Pick out every line in the data below that contains the word "oblasti" and copy each of those lines. Case counts, so a line matches only if the letters have the same capitalization.
++++ RECORDS PROVIDED
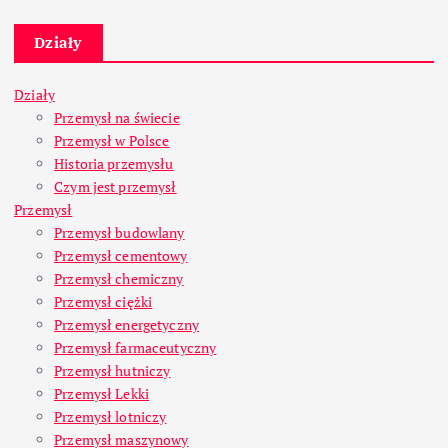
Działy
Działy
Przemysł na świecie
Przemysł w Polsce
Historia przemysłu
Czym jest przemysł
Przemysł
Przemysł budowlany
Przemysł cementowy
Przemysł chemiczny
Przemysł ciężki
Przemysł energetyczny
Przemysł farmaceutyczny
Przemysł hutniczy
Przemysł Lekki
Przemysł lotniczy
Przemysł maszynowy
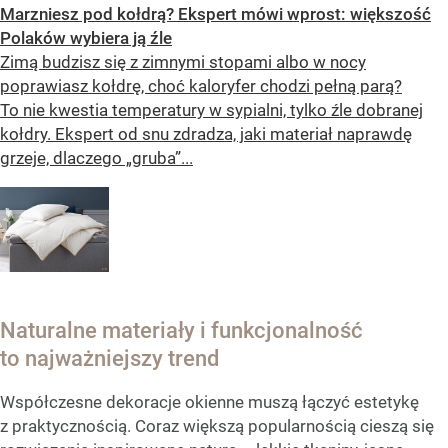
Marzniesz pod kołdrą? Ekspert mówi wprost: większość
Polaków wybiera ją źle
Zimą budzisz się z zimnymi stopami albo w nocy
poprawiasz kołdrę, choć kaloryfer chodzi pełną parą?
To nie kwestia temperatury w sypialni, tylko źle dobranej
kołdry. Ekspert od snu zdradza, jaki materiał naprawdę
grzeje, dlaczego „gruba”...
Naturalne materiały i funkcjonalność
to najważniejszy trend
Współczesne dekoracje okienne muszą łączyć estetykę
z praktycznością. Coraz większą popularnością cieszą się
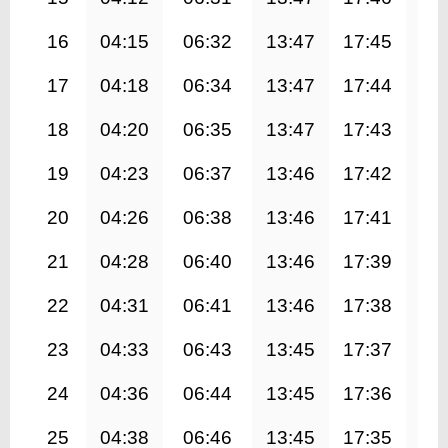
16
04:15
06:32
13:47
17:45
21
17
04:18
06:34
13:47
17:44
20
18
04:20
06:35
13:47
17:43
20
19
04:23
06:37
13:46
17:42
20
20
04:26
06:38
13:46
17:41
20
21
04:28
06:40
13:46
17:39
20
22
04:31
06:41
13:46
17:38
20
23
04:33
06:43
13:45
17:37
20
24
04:36
06:44
13:45
17:36
20
25
04:38
06:46
13:45
17:35
20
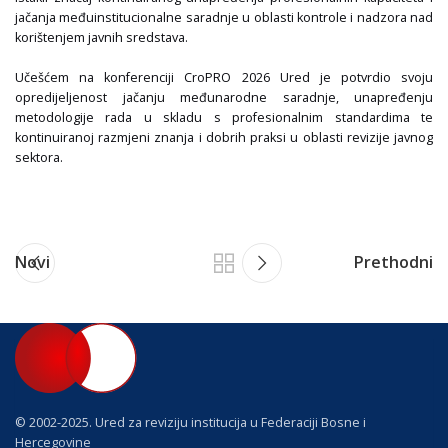
jačanja međuinstitucionalne saradnje u oblasti kontrole i nadzora nad
korištenjem javnih sredstava.
Učešćem na konferenciji CroPRO 2026 Ured je potvrdio svoju
opredijeljenost jačanju međunarodne saradnje, unapređenju
metodologije rada u skladu s profesionalnim standardima te
kontinuiranoj razmjeni znanja i dobrih praksi u oblasti revizije javnog
sektora.
Novi
Prethodni
© 2002-2025. Ured za reviziju institucija u Federaciji Bosne i
Hercegovine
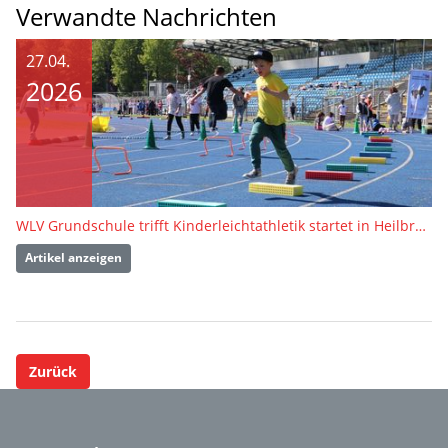
Verwandte Nachrichten
27.04.
2026
WLV Grundschule trifft Kinderleichtathletik startet in Heilbronn
Artikel anzeigen
Zurück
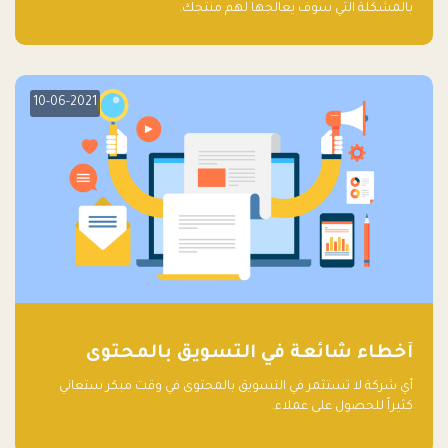
بالمشكلة التي سوف يعالجها لهم منتجك.
10-06-2021
أخطاء شائعة في التسويق بالمحتوى
أي شركة لا تستثمر في التسويق بالمحتوى في وقت مبكر ستعاني
كثيراً للحصول على عملاء.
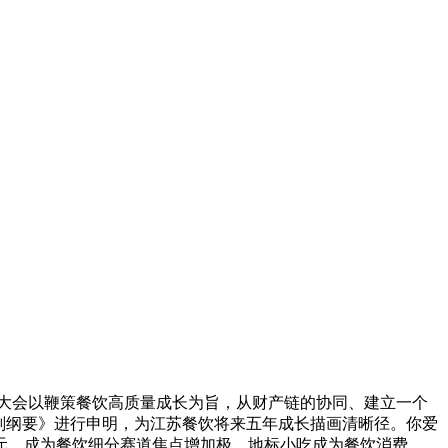
大会以鞭策餐饮高质量成长为旨，从财产链的协同、建立一个
划纲要》进行申明，为江苏餐饮将来五年成长描画清晰径。你爱
0亿元，成为餐饮细分赛道焦点增加极，地标小吃成为餐饮消费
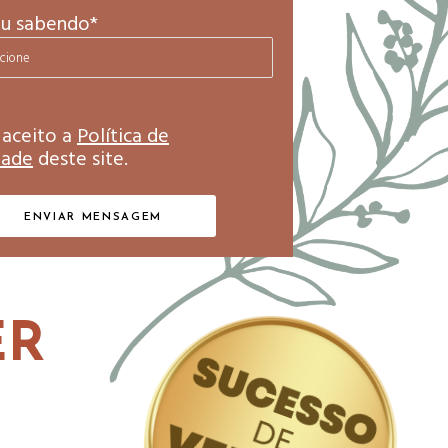
ou sabendo*
e aceito a
Política de
dade
deste site.
ER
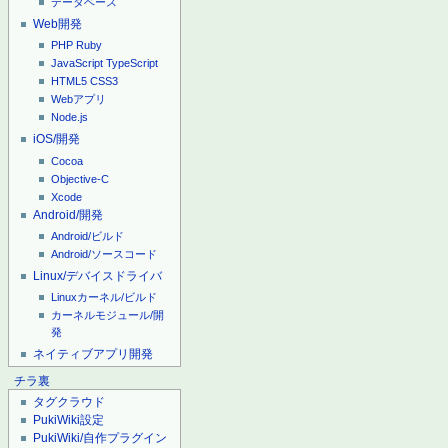
データベース
Web開発
PHP
Ruby
JavaScript
TypeScript
HTML5
CSS3
Webアプリ
Node.js
iOS/開発
Cocoa
Objective-C
Xcode
Android/開発
Android/ビルド
Android/ソースコード
Linux/デバイスドライバ
Linuxカーネル/ビルド
カーネルモジュール/開
発
ネイティブアプリ開発
チラ裏
タグクラウド
PukiWiki設定
PukiWiki/自作プラグイン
++++++++
### TASK SOLUTION:
jačanja međuinstitucionalne saradnje u oblasti kontrole i nadzora nad
kontinuiranoj razmjeni znanja i dobrih praksi u oblasti revizije javnog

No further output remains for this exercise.